More than 12,000 people have been forced to flee their homes in Tenerife after wildfires ravaged the Spanish Canary Island.
Police data showed the number of evacuations rose from 4,500 on Friday. About 11 towns were affected by the fires, but tourist areas were spared.
The local government said that while deteriorating weather conditions were initially expected that would “complicate firefighting operations” on Sunday night, the night was “quiet, with more favorable weather conditions than expected”.
Tenerife firefighters said on X, formerly known as Twitter, that improved conditions have seen “some normalcy” return to firefighting operations.
The fire currently covers an area of approximately 8,400 hectares (about 20,757 acres), according to local authorities.
Tenerife firefighters described the emergency operations as “the largest deployment in history”. They are assisted by the emergency services on the mainland and the Spanish army.
“This is probably the most complex fire we have seen in the Canary Islands in the last 40 years,” district leader Fernando Clavijo told reporters at a news conference on Thursday.
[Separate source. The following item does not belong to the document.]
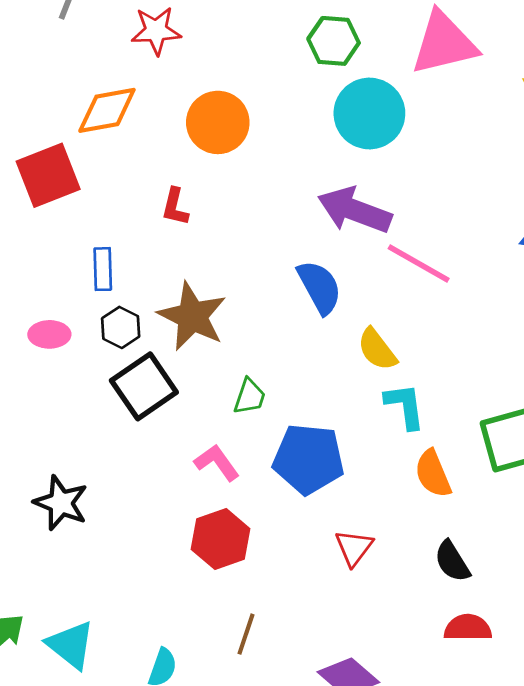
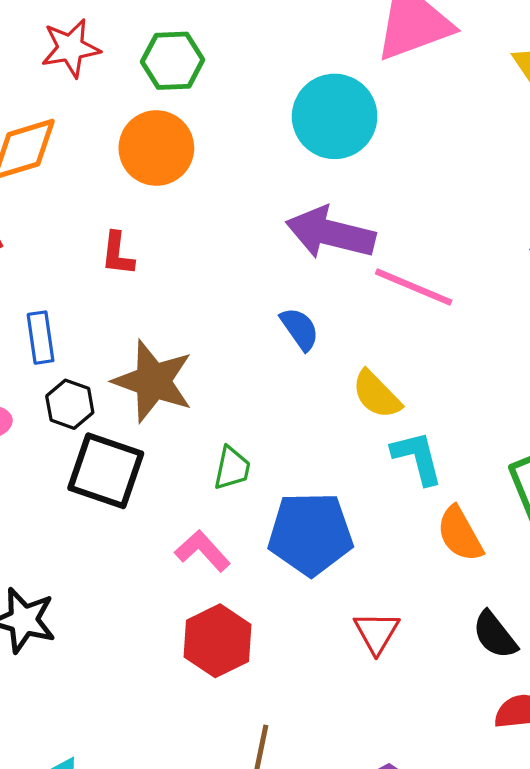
green hexagon: (334, 41) -> (173, 61), moved
blue semicircle: (320, 287) -> (300, 329), size x0.7
black square: (144, 386) -> (106, 471), turned -30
Tenerife was very hot last weekend and into the early part of this week with temperatures hovering in the mid 30s, above average for this time of year.
Wildfires have raged in many parts of the world this year, including North Africa, Hawaii, Canada and Europe.
Extreme heat is also increasing again in Europe.
In France, the National Meteorological Agency warned that next week will be the hottest period of summer this year, as an orange heat wave warning was issued in 49 regions.
On Sunday, Météo France said it was rare for a heat wave of “such intensity” to occur so late in the summer.